Please consult the documentation in Scikitlearn for what arguments to pass relative to the chosen preprocessor.
Let's try PCA with 2 components decomposition and random state initialized at 0.
using AutoMLPipeline
iris = getiris()
X=iris[:,1:4]
pca = SKPreprocessor("PCA",Dict(:n_components=>2,:random_state=>0))
respca = fit_transform!(pca,X)
julia> first(respca,5)
5×4 DataFrame
Row │ x1 x2 x3 x4
│ Float64 Float64 Float64 Float64
─────┼──────────────────────────────────────────────
1 │ -2.68413 0.319397 -0.0279148 -0.00226244
2 │ -2.71414 -0.177001 -0.210464 -0.0990266
3 │ -2.88899 -0.144949 0.0179003 -0.0199684
4 │ -2.74534 -0.318299 0.0315594 0.0755758
5 │ -2.72872 0.326755 0.0900792 0.0612586
Let's try ICA with 3 components decomposition and whitening:
ica = SKPreprocessor("FastICA",Dict(:n_components=>3,:whiten=>true))
resica = fit_transform!(ica,X)
julia> first(resica,5)
5×4 DataFrame
Row │ x1 x2 x3 x4
│ Float64 Float64 Float64 Float64
─────┼─────────────────────────────────────────────────
1 │ -0.0304769 0.021382 -0.11374 0.00153624
2 │ 0.0796354 0.0308775 -0.108533 -0.00685741
3 │ 0.0284692 -0.0295572 -0.110055 -0.0131338
4 │ 0.0305044 -0.0720254 -0.0983933 0.0256809
5 │ -0.0602286 -0.0161133 -0.112131 0.00800787
To get a listing of available preprocessors, use the skpreprocessors()
function:
julia> skpreprocessors()
syntax: SKPreprocessor(name::String, args::Dict=Dict())

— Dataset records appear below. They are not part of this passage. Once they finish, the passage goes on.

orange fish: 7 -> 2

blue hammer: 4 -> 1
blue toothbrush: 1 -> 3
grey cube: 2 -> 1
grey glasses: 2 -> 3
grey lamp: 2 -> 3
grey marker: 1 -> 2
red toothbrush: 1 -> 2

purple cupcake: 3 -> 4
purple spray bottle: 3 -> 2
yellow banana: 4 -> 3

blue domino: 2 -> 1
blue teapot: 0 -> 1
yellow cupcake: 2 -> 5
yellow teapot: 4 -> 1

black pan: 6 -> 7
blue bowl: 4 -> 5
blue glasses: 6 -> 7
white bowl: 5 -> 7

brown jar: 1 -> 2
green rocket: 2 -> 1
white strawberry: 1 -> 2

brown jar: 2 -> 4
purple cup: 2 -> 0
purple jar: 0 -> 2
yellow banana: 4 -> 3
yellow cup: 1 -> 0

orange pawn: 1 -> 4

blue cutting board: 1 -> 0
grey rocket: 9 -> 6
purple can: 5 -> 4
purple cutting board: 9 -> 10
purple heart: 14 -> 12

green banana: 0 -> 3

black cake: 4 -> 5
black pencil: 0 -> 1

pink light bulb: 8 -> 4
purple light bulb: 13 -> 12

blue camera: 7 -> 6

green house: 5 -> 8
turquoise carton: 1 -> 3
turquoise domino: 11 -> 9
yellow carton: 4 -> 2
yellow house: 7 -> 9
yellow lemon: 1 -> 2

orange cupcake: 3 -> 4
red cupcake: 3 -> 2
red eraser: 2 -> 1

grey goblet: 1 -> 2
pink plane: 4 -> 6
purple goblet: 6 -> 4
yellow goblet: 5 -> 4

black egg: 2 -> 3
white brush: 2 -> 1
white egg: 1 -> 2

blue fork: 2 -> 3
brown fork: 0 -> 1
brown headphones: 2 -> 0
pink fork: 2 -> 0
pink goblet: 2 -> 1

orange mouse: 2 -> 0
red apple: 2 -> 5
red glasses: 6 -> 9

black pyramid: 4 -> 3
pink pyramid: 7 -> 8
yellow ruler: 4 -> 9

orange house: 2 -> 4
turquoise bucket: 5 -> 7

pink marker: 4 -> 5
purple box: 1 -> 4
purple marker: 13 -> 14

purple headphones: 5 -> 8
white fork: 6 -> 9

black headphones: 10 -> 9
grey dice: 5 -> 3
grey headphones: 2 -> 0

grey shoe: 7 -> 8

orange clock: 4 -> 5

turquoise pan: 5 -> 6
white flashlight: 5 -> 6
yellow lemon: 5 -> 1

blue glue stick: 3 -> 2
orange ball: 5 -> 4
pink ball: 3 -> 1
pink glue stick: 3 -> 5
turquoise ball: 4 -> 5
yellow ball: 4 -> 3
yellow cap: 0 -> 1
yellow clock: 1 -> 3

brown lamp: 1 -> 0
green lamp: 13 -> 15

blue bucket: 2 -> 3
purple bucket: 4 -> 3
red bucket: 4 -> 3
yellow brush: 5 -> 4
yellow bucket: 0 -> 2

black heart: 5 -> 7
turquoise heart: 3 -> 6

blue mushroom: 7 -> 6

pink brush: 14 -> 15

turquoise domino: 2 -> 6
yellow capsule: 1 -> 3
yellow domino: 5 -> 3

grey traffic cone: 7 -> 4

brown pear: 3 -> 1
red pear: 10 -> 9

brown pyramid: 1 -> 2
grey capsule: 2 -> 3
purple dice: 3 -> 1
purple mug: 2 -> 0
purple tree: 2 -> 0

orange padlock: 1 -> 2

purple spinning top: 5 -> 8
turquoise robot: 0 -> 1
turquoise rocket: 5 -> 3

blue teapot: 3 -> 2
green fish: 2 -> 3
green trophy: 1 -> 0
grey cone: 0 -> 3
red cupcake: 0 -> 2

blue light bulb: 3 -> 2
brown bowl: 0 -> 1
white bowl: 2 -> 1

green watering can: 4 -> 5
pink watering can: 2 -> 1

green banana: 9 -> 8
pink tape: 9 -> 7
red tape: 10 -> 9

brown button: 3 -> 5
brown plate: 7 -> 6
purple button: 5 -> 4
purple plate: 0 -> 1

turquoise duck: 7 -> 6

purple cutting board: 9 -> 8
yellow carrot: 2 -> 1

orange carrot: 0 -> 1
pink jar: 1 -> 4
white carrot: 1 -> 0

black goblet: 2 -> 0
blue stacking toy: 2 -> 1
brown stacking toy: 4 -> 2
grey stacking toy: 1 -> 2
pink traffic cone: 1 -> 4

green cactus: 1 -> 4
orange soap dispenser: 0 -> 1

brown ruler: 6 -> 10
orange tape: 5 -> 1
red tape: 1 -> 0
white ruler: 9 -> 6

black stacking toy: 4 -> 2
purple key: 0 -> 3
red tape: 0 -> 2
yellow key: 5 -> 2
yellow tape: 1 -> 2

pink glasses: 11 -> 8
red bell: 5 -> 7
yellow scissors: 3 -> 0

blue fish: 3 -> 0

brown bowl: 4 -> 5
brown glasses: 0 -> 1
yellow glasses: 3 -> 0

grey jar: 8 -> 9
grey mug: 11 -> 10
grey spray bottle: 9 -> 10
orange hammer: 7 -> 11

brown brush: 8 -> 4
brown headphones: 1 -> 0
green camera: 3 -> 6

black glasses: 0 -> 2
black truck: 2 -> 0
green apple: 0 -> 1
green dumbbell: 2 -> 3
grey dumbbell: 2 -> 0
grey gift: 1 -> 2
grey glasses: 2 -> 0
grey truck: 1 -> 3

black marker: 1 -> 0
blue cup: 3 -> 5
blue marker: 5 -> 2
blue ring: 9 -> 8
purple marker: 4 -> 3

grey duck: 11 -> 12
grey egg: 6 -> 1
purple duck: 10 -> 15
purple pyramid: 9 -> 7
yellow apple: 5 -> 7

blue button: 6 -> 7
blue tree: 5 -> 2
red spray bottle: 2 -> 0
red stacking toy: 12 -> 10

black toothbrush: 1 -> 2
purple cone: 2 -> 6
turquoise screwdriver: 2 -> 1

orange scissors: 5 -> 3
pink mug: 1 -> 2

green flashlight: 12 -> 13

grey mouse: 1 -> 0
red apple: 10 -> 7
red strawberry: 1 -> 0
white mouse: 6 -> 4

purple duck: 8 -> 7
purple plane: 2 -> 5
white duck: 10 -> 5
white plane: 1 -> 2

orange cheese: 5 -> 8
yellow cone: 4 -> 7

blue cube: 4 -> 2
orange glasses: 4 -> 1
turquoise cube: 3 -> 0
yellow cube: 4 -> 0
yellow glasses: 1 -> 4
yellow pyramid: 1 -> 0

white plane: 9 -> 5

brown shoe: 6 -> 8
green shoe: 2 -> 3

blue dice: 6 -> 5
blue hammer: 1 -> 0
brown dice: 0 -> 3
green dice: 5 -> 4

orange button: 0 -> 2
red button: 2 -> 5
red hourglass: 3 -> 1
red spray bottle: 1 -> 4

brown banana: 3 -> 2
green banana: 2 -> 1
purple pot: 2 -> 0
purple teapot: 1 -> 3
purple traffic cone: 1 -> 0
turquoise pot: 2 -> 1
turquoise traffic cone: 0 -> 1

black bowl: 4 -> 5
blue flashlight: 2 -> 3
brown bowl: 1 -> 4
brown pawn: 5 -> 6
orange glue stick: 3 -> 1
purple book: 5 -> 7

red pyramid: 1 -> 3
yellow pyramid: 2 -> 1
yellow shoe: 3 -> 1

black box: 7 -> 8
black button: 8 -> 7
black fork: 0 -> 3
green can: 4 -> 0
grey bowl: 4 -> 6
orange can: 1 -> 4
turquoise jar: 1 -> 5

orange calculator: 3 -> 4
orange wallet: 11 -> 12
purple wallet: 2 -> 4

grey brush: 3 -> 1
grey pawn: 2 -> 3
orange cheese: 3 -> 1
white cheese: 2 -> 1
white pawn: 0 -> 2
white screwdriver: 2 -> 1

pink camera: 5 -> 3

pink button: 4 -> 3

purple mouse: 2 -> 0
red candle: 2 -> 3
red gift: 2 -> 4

where *name* can be one of:
Binarizer chi2 dict_learning dict_learning_online DictionaryLearning f_classif f_regression FactorAnalysis FastICA fastica FunctionTransformer GenericUnivariateSelect IncrementalPCA KBinsDiscretizer KernelCenterer KernelPCA LabelBinarizer LabelEncoder LatentDirichletAllocation MaxAbsScaler MiniBatchDictionaryLearning MiniBatchSparsePCA MinMaxScaler MissingIndicator MultiLabelBinarizer mutual_info_classif mutual_info_regression NMF non_negative_factorization Normalizer OneHotEncoder OrdinalEncoder PCA PolynomialFeatures PowerTransformer QuantileTransformer RFE RFECV RobustScaler SelectFdr SelectFpr SelectFromModel SelectFwe SelectKBest SelectPercentile SimpleImputer sparse_encode SparseCoder SparsePCA StandardScaler TruncatedSVD VarianceThreshold
and *args* are the corresponding preprocessor's initial parameters.
Note: Please consult Scikitlearn's online help for more details about the preprocessor's arguments.